Director – John Irvin, Screenplay – Lawrence D. Cohen, Based on the Novel by Peter Straub, Producer – Burt Weissbourd, Photography – Jack Cardiff, Music – Philippe Sarde, Visual Effects – Albert Whitlock, Special Effects – Henry Millar Jr, Makeup Effects – Dick Smith, Production Design – Norman Newberry. Production Company – Universal.
Craig Wasson (Don Wanderley/David Wanderley), Fred Astaire (Ricky Hawthorne), John Houseman (Sears James), Melvyn Douglas (Dr John Jaffrey), Douglas Fairbanks Jr (Edward Wanderley), Alice Krige (Eva Galli/Alma Mobley), Kurt Johnson (Young Edward Wanderley), Ken Olin (Young Sears James), Mark Chamberlin (Young John Jaffrey), Tim Choate (Young Ricky Hawthorne), Jacqueline Brooks (Milly Jaffrey), Patricia Neal (Stella Hawthorne), Miguel Fernandes (Gregory Bate)

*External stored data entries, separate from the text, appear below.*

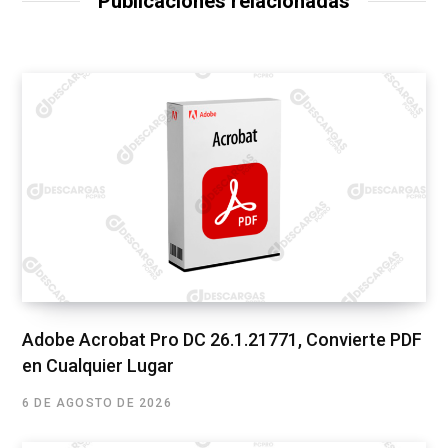
Publicaciones relacionadas
Adobe Acrobat Pro DC 26.1.21771, Convierte PDF
en Cualquier Lugar
6 DE AGOSTO DE 2026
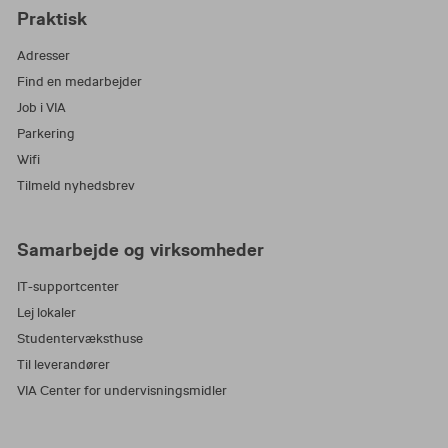
Praktisk
Adresser
Find en medarbejder
Job i VIA
Parkering
Wifi
Tilmeld nyhedsbrev
Samarbejde og virksomheder
IT-supportcenter
Lej lokaler
Studentervæksthuse
Til leverandører
VIA Center for undervisningsmidler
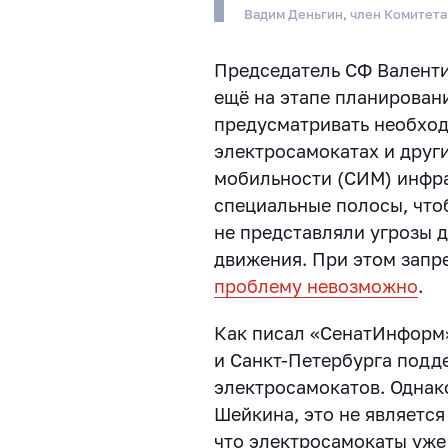
Вадим Деньгин, член Комитет
Председатель СФ Валенти
ещё на этапе планирован
предусматривать необход
электросамокатах и друг
мобильности (СИМ) инфра
специальные полосы, что
не представляли угрозы 
движения. При этом запр
проблему невозможно
.
Как писал «СенатИнформ
и Санкт-Петербурга подд
электросамокатов. Однак
Шейкина, это не являетс
что электросамокаты уже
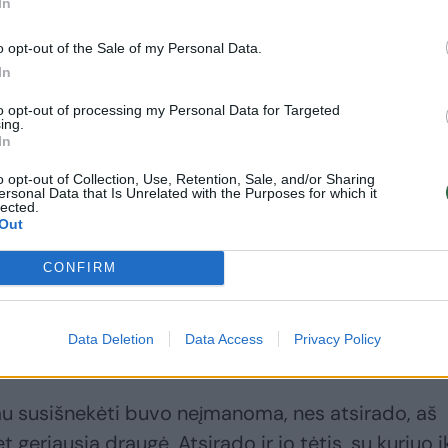
rtalui Žmonės.lt pasakojo, kad žinią, jog Mantas
In
jųdviejų drauge planuoti koncertai nutraukiami, tei
o opt-out of the Sale of my Personal Data.
tes.
In
to opt-out of processing my Personal Data for Targeted
ing.
mantiškus santykius puoselėjusi Jolanta teigė, 
In
buvusio mylimojo sprendimo galėjo prisidėti jo
o opt-out of Collection, Use, Retention, Sale, and/or Sharing
ės.
ersonal Data that Is Unrelated with the Purposes for which it
lected.
Out
išvažiavimo sužinojau, kad bilietus į keltą su savo
CONFIRM
ipirkęs dar rugsėjo 3-ąją, kuomet dar buvome kar
i taip pat šokiruoti. Iš jo pusės buvo nesąžining
Data Deletion
Data Access
Privacy Policy
ti.
čiau susišnekėti buvo neįmanoma, nes atsirado, aš
t geriausia draugė. Atsirado ir jo tėtis, su kuriuo i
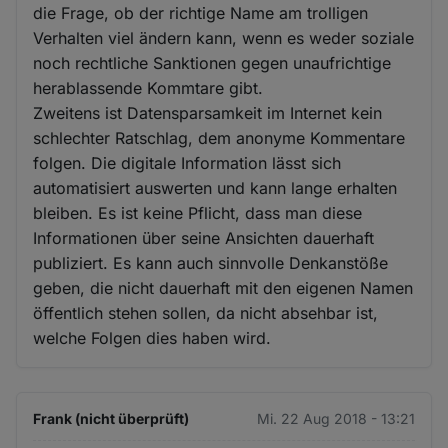
die Frage, ob der richtige Name am trolligen
Verhalten viel ändern kann, wenn es weder soziale
noch rechtliche Sanktionen gegen unaufrichtige
herablassende Kommtare gibt.
Zweitens ist Datensparsamkeit im Internet kein
schlechter Ratschlag, dem anonyme Kommentare
folgen. Die digitale Information lässt sich
automatisiert auswerten und kann lange erhalten
bleiben. Es ist keine Pflicht, dass man diese
Informationen über seine Ansichten dauerhaft
publiziert. Es kann auch sinnvolle Denkanstöße
geben, die nicht dauerhaft mit den eigenen Namen
öffentlich stehen sollen, da nicht absehbar ist,
welche Folgen dies haben wird.
Frank (nicht überprüft)
Mi. 22 Aug 2018 - 13:21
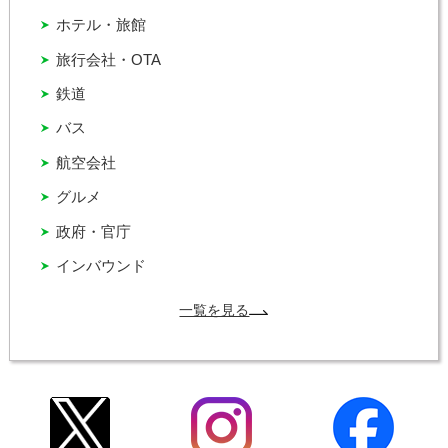
ホテル・旅館
旅行会社・OTA
鉄道
バス
航空会社
グルメ
政府・官庁
インバウンド
一覧を見る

In the town of Milburn, New England, four aging friends have formed the Chowder Society where they regularly meet to tell one another ghost stories. It is their way of quelling the guilt from fifty years ago where as young men they fell for the beautiful, sophisticated Eva Galli and killed her after she taunted them for their inexperience. Now the ghost of Eva Galli returns to lead them to their deaths and exact retribution on their children.
Peter Straub has been able to enjoy success as a horror writer simply by being around at the same time that Stephen King carried horror to a mainstream phenomenon. The two did collaborate on two novels The Talisman (1984) and Black House (2001) but their work remains at opposite ends of a spectrum. King’s style and plots remain populist, while Straub pursues a much more intellectual agenda and often tends to vanish under the weight of its own pretensions.
Ghost Story (1979) was Peter Straub’s first attempt to write a Stephen King-sized blockbuster and after five months on the best-sellers list, its film rights were inevitably snapped up. However, any attempt to condense a 700 page book to film length can only be called ‘a disappointment’. Straub’s novel is not a terribly interesting book, but then stripped to a single storyline, it doesn’t make for a terribly interesting film either. The story threw in a Chinese box of ghost stories narrated by the Chowder Society whose fictions contrasted with the external horrors of a vengeful spirit force, werewolves and the like; the film reduces it to a disappointingly ordinary storyline about guilty secrets and supernatural retribution.
A great deal of money has been spent on the film – the production values are lavish, using the likes of veteran matte artist Albert Whitlock to create the haunted house and a pretty snowbound town. The aging cast give convincing performances of old frightened men, huddled in respectability and fear. Director John Irvin, the cinematographers, Philippe Sarde’s musical score and the icy, snowbound locations certainly combine to create a feeling of unease. However, it is a big name studio – Universal – attempting to do A-budget horror and as such it constantly comes weighed under a sense of its own self-importance.
The film muddles about in trying to make the scares pay off – it is almost as if, being such a respectable film, it would not want to demean itself by scaring an audience. The climax with a ghostly Alice Krige taunting Craig Wasson with what it feels like to sleep with a corpse is good but then the film inexplicably tapers off at its climactic scene that consists of the door of the salvaged car being opened and a corpse collapsing in the sunlight – a greater washout of a climax one would have to look hard to find.
The only other Peter Straub work adapted to the screen has been Full Circle/The Haunting of Julia (1977), although The Talisman was toyed with as a potential project for a number of years ever since it was published.
British director John Irvin is known for works like The Dogs of War (1980), Hamburger Hill (1987), Next of Kin (1989), Robin Hood (1991) and the original mini-series version of Tinker, Tailor, Soldier, Spy (1979). His only other genre works have been the tv movie ghost story Haunted: The Ferryman (1974) and Dot.Kill (2005) about a serial killer who broadcasts his killings online. Screenwriter Lawrence D. Cohen had previously adapted Carrie (1976) as well as subsequently written the Stephen King tv mini-series It (1990) and The Tommyknockers (1993), as well as the remake of Carrie (2013).